TURKMENABAT, Turkmenistan -- Residents in several towns and districts in Turkmenistan's eastern regions of Lebap and Mary say the government has left them without assistance after being hit by several deadly storms last week.
RFE/RL correspondents on the scene said they counted at least 30 people, including many children, killed in the Lebap region only by the storms and heavy rains that destroyed houses and automobiles on April 27.
As heavy rains resumed on May 4, many of those whose houses and cattle shelters were destroyed in the initial wave of storms said they faced "severe food shortages" as food prices rocketed amid "the chaos."
Some residents accused local authorities of forcing them to sign papers saying that they "did not have any complaints" regarding the local government's response to the storms.

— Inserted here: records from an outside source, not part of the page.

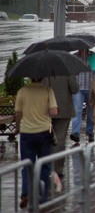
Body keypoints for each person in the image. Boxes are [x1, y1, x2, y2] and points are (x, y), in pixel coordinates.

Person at [15, 78, 58, 209]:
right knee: (45, 165)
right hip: (44, 132)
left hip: (27, 132)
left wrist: (17, 127)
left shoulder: (22, 91)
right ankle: (43, 197)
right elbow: (54, 111)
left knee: (27, 164)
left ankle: (26, 192)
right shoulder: (47, 90)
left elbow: (18, 113)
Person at [44, 76, 79, 181]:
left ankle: (46, 167)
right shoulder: (66, 71)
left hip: (46, 109)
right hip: (63, 110)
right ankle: (57, 169)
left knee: (46, 139)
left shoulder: (44, 70)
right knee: (60, 139)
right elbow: (75, 89)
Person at [70, 49, 95, 144]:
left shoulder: (94, 56)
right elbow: (70, 72)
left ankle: (90, 132)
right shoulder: (74, 57)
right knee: (77, 110)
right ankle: (75, 133)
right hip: (78, 88)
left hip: (91, 87)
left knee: (91, 112)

In the capital of the Lebap region, Turkmenabat, authorities are offering owners of damaged houses some construction materials at reduced prices, but people said they didn't have cash to pay even those rates.
Electricity, water, and gas supplies have not been fully restored in the province and its capital since the storms.
Meanwhile, media in the tightly controlled Central Asian country have not reported anything about the storms and the aftermath, a week after they hit.
President Gurbanguly Berdymukhammedov has established a pervasive cult of personality since becoming Turkmenistan's leader in 2006 after the death of his authoritarian predecessor, Saparmurat Niyazov.
Berdymukhammedov has hot commented publicly on the storms.